I have had a search through this forum and have also extensively searched online and I still can't seem to find a simple soap label template! I am not selling, just wanting to package my CP soaps up and make them look semi professional so I can give them away to family and friends. I have had a play around with the Avery software that many people seem to use but I can't seem to figure out which template to use. I am only looking to make a simple cigar band label, if anyone has any suggestions that would be great. Thanks so much for any help


----------



## Stacyspy (Jun 4, 2016)

I use the Avery template for product number 22837, and they're called wraparound address labels. It makes an 8"x2" strip. I just use my paper cutter to separate them.


----------



## dibbles (Jun 4, 2016)

Labels by the Sheet offers a free template that you can download for use with MS Office or PDF format. If you don't have a paper cutter and want to cut a straight line, just insert a text box and then cut out along the lines so they don't show (or do show if you like that look). 

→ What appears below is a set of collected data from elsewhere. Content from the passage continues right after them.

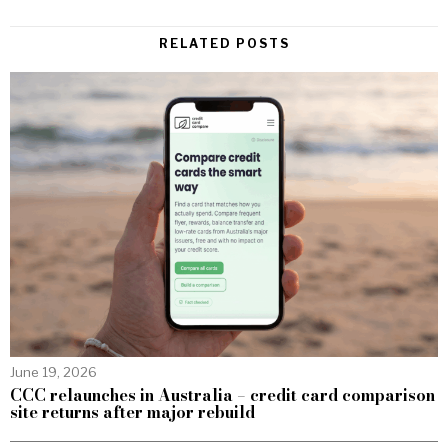
RELATED POSTS
June 19, 2026
CCC relaunches in Australia – credit card comparison
site returns after major rebuild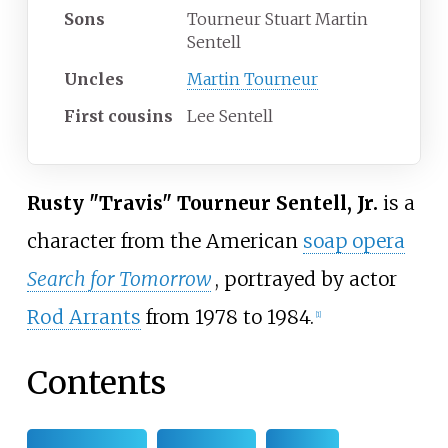
Sons
Tourneur Stuart Martin
Sentell
Uncles
Martin Tourneur
First
cousins
Lee Sentell
Rusty "Travis" Tourneur Sentell, Jr.
is a
character from the American
soap opera
Search for Tomorrow
, portrayed by actor
Rod Arrants
from 1978 to 1984.
[
1
]
Contents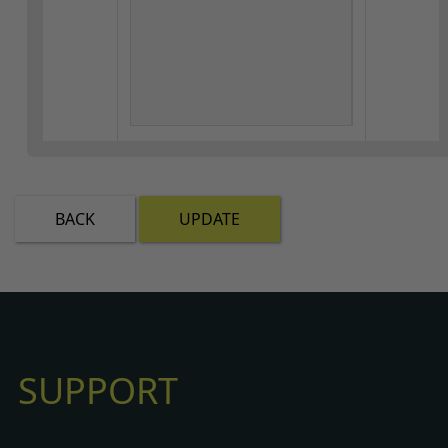
BACK
UPDATE
SUPPORT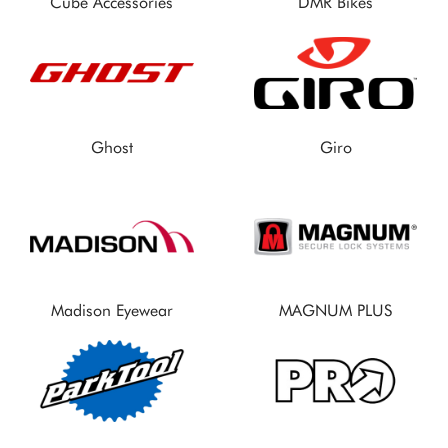
Cube Accessories
DMR Bikes
Ghost
Giro
Madison Eyewear
MAGNUM PLUS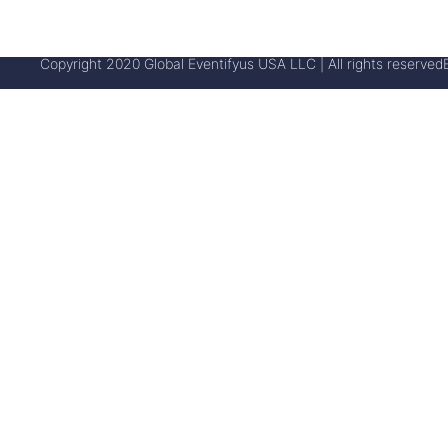
Copyright 2020 Global Eventifyus USA LLC | All rights reserved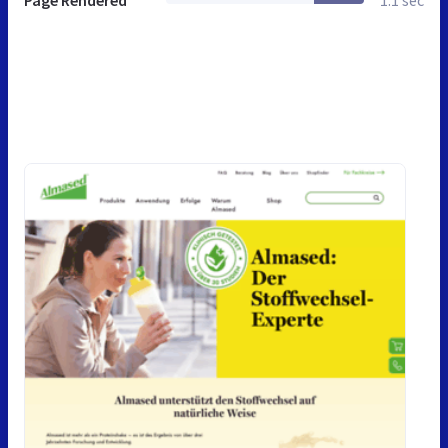
Page Rendered
1.1 sec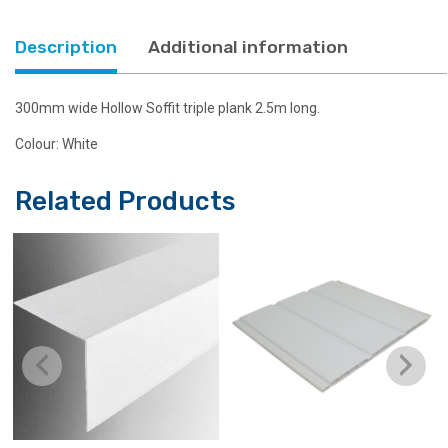
Description
Additional information
300mm wide Hollow Soffit triple plank 2.5m long.
Colour: White
Related Products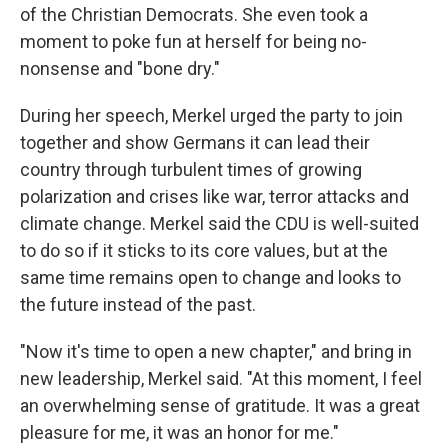
of the Christian Democrats. She even took a
moment to poke fun at herself for being no-
nonsense and "bone dry."
During her speech, Merkel urged the party to join
together and show Germans it can lead their
country through turbulent times of growing
polarization and crises like war, terror attacks and
climate change. Merkel said the CDU is well-suited
to do so if it sticks to its core values, but at the
same time remains open to change and looks to
the future instead of the past.
"Now it's time to open a new chapter," and bring in
new leadership, Merkel said. "At this moment, I feel
an overwhelming sense of gratitude. It was a great
pleasure for me, it was an honor for me."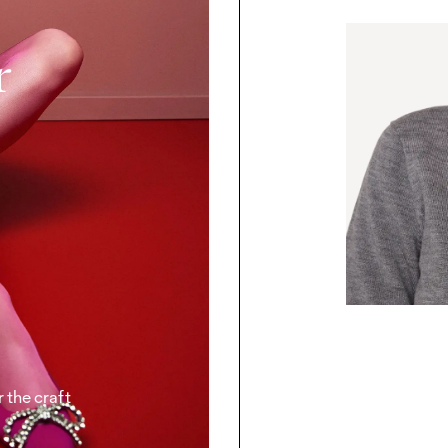
r
 the craft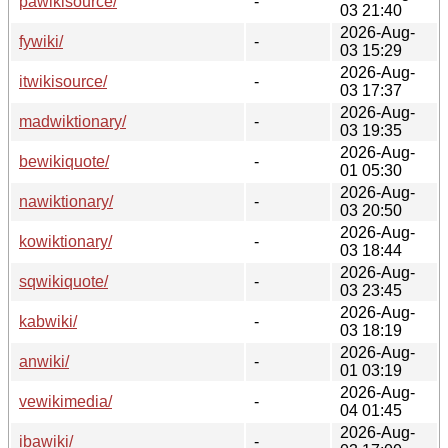
pawikisource/
-
03 21:40
2026-Aug-
fywiki/
-
03 15:29
2026-Aug-
itwikisource/
-
03 17:37
2026-Aug-
madwiktionary/
-
03 19:35
2026-Aug-
bewikiquote/
-
01 05:30
2026-Aug-
nawiktionary/
-
03 20:50
2026-Aug-
kowiktionary/
-
03 18:44
2026-Aug-
sqwikiquote/
-
03 23:45
2026-Aug-
kabwiki/
-
03 18:19
2026-Aug-
anwiki/
-
01 03:19
2026-Aug-
vewikimedia/
-
04 01:45
2026-Aug-
ibawiki/
-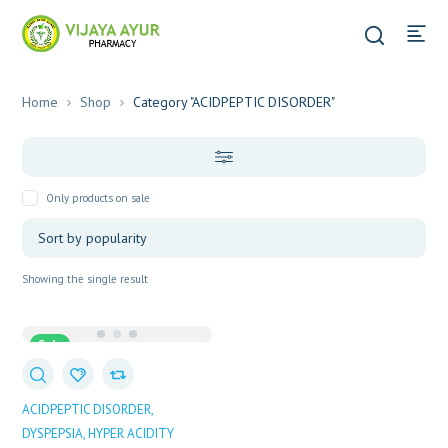
Home
Shop
Category "ACIDPEPTIC DISORDER"
Only products on sale
Showing the single result
Sale
ACIDPEPTIC DISORDER
DYSPEPSIA
HYPER ACIDITY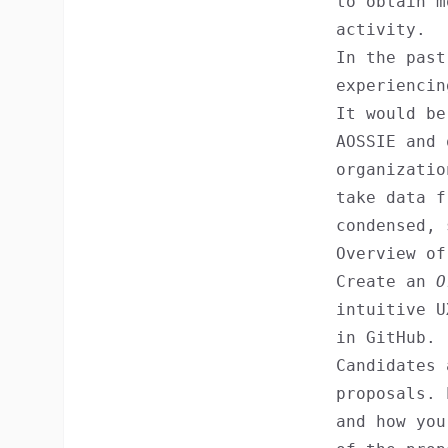
to obtain m
activity.
In the past
experiencin
It would be
AOSSIE and 
organizati
take data f
condensed, 
Overview of
Create an
O
intuitive U
in GitHub.
Candidates 
proposals. 
and how you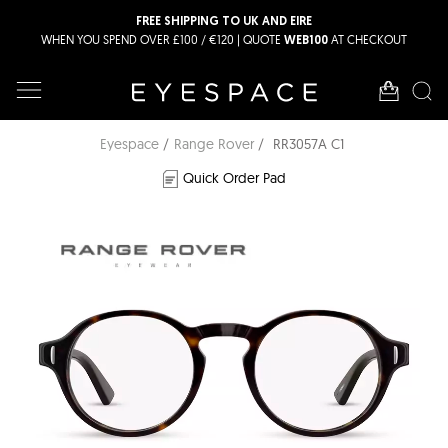
FREE SHIPPING TO UK AND EIRE
WHEN YOU SPEND OVER £100 / €120 | QUOTE
AT CHECKOUT
WEB100
Eyespace
Range Rover
RR3057A C1
Quick Order Pad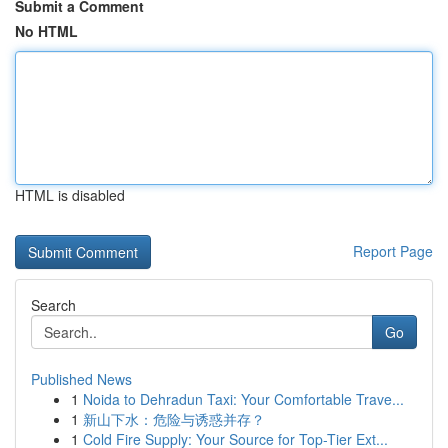
Submit a Comment
No HTML
HTML is disabled
Report Page
Search
Go
Published News
1
Noida to Dehradun Taxi: Your Comfortable Trave...
1
新山下水：危险与诱惑并存？
1
Cold Fire Supply: Your Source for Top-Tier Ext...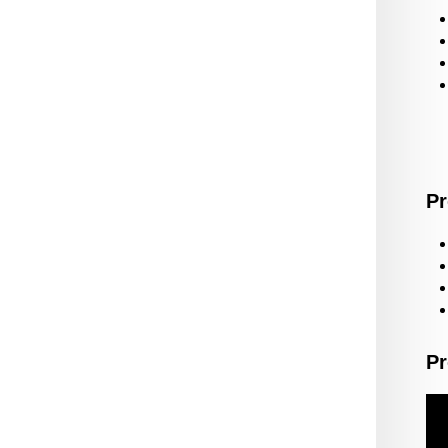
Pr
Pr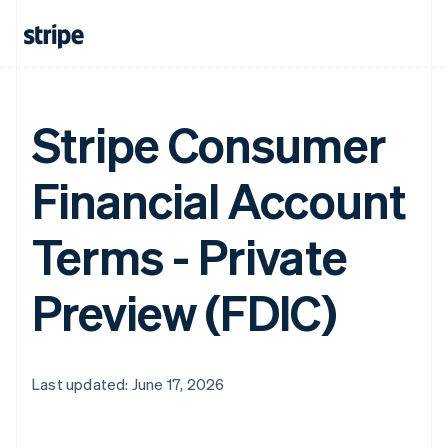
Stripe Consumer
Financial Account
Terms - Private
Preview (FDIC)
Last updated: June 17, 2026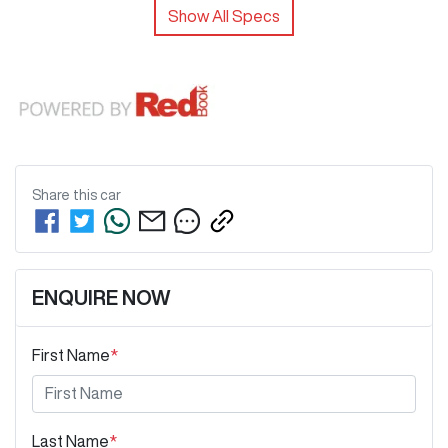
Show All Specs
Share this
car
ENQUIRE NOW
First Name
*
Last Name
*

http://www.labelsbythesheet.com/freetemplates.asp


----------



## penelopejane (Jun 4, 2016)

You can also make your own with Microsoft excel.


----------



## IrishLass (Jun 4, 2016)

I make my own templates (whatever sizes or shapes I desire) using Microsoft Publisher. I love the creative control it gives me. I use it in conjunction with a program called Pixie that helps me fine-tune my colors to whatever shade of color I desire. When I print them off, I use the blank, full label sheets by Avery, which I cut out by hand (since the sizes and shapes I choose don't match any of the pre-shaped label offerings out there). If I sold, I could see where that would be a royal pain in the patootie, but since I only make soap for family/friends, it's not a hassle for me.  


IrishLass


----------



## dillsandwitch (Jun 5, 2016)

I also used ms publisher to make my cigar bands. I came up with a design then imported it to word so i can edit ingredients and scent and then print onto coloured paper or light card. Its just a simple black and white design so i can print to whatever colour paper i want


----------



## Dahila (Jun 5, 2016)

Cigar bands are the easiest and I make them on MP too,  I ordered my sheets from Labelsonline, and they have a wonderful software on their site which i use to design all round labels. Then you save to your computer and have it in pdf form


----------